There are a lot of pieces that go into any endurance training regimen, and the right gear (for you), collectively, is a BIG piece. Huge. I’ve trained for marathons with and without a watch, changed shoes multiple times, run with and without tunes and experimented with all kinds of foods (or non-foods, depending on your opinion). I don’t think there’s only one way for each person to put the puzzle together. It doesn’t matter how you make the pieces fit, they just have to come together by race day!

For marathon #6, Marine Corps #3 (swoon), this is what works for me:

Marine Corps Marathon Gear_DOTR

SHOES: Mizuno Wave Rider – 17

I was first introduced to these kicks last fall, courtesy of Fitfluential, and haven’t veered far from them since. I’ll occasionally give my toes some breathing room with my Altras, but for comfort and distance, the Mizunos are my go-to. They also happen to have some purple, and that happens to be lovely. These shoes are light, neutral, flexible and ready for game-day.

EYEWEAR: Guideline Sunglasses – Spray (Polarized)

======

__Your instructions__:
Please answer these questions about the marathon gear post:
1. Which marathon number is this gear list for?
2. What shoe model does the writer rely on for comfort and distance?
3. Which other shoes does the writer occasionally wear to give the toes room?
The records after this text are separate material.

======

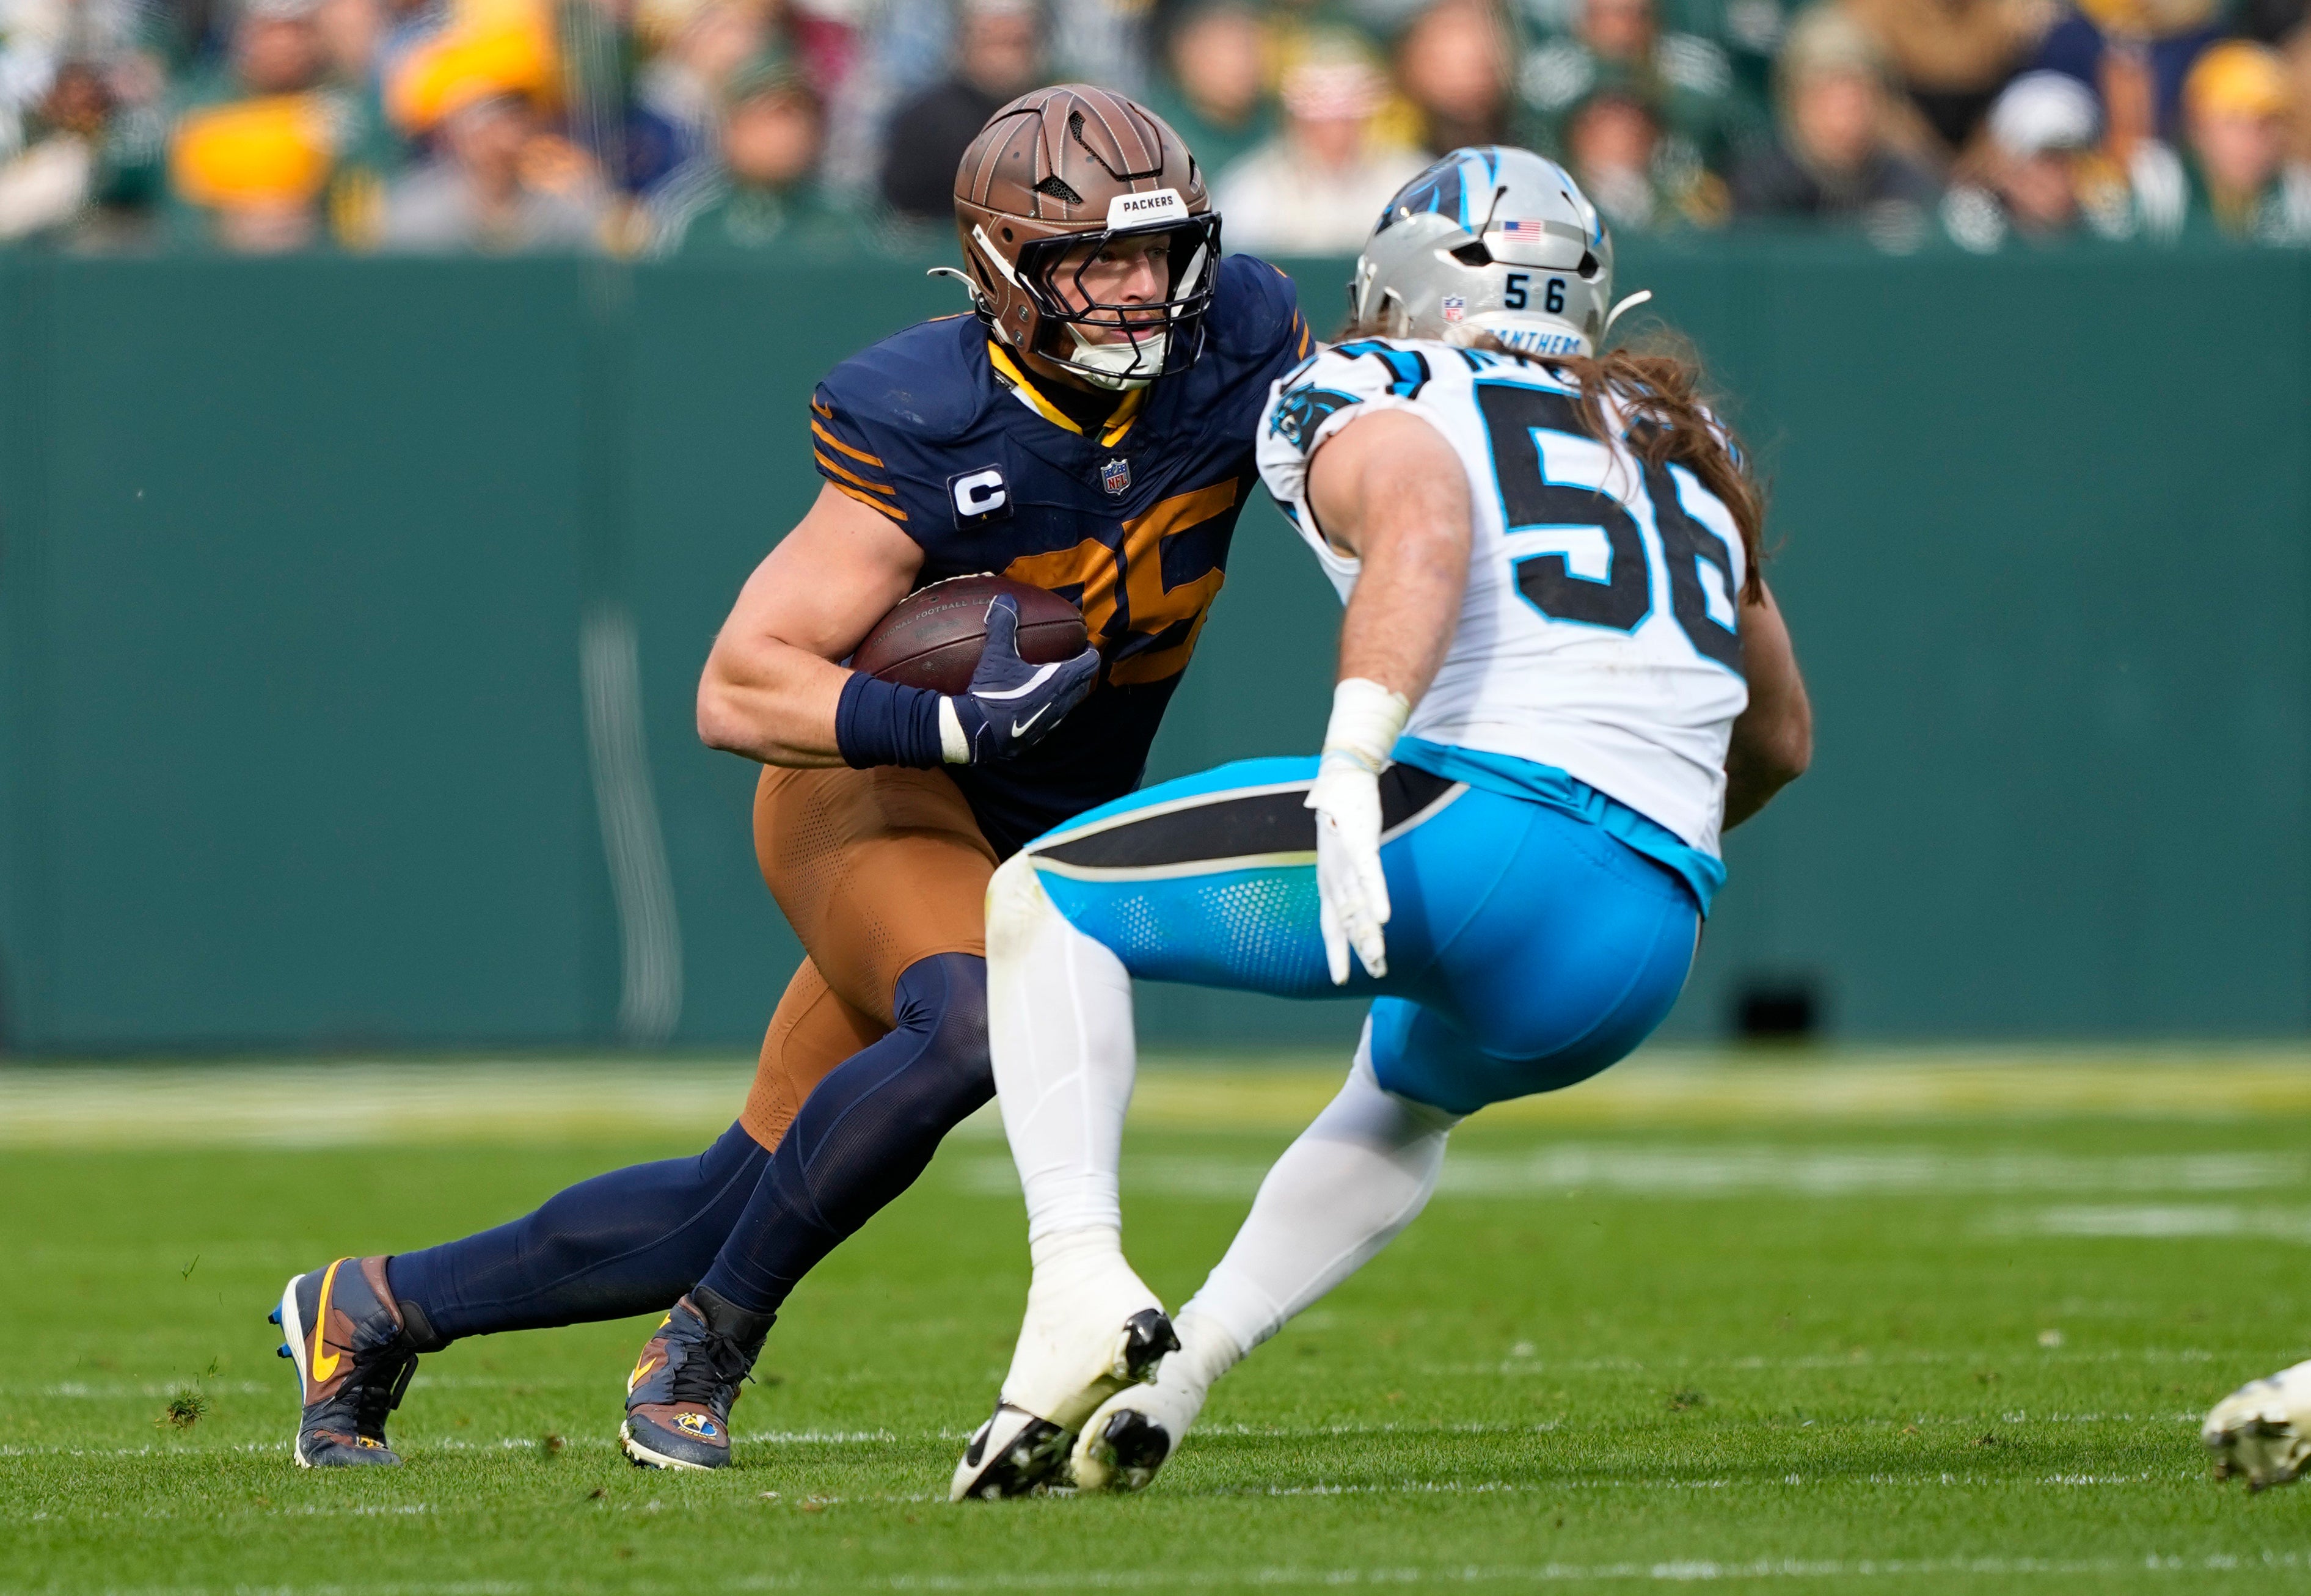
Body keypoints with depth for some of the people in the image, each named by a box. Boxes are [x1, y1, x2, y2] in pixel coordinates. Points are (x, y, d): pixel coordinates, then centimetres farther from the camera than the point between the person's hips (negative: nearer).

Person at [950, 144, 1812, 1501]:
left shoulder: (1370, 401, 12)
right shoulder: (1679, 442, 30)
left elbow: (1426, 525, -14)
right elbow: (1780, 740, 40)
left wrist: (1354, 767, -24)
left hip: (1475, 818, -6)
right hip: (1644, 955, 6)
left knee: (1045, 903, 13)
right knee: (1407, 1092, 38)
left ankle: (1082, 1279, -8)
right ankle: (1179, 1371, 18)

======

__The answer__:
1. Marathon #6, the writer's third Marine Corps Marathon.
2. The Mizuno Wave Rider 17.
3. Altras.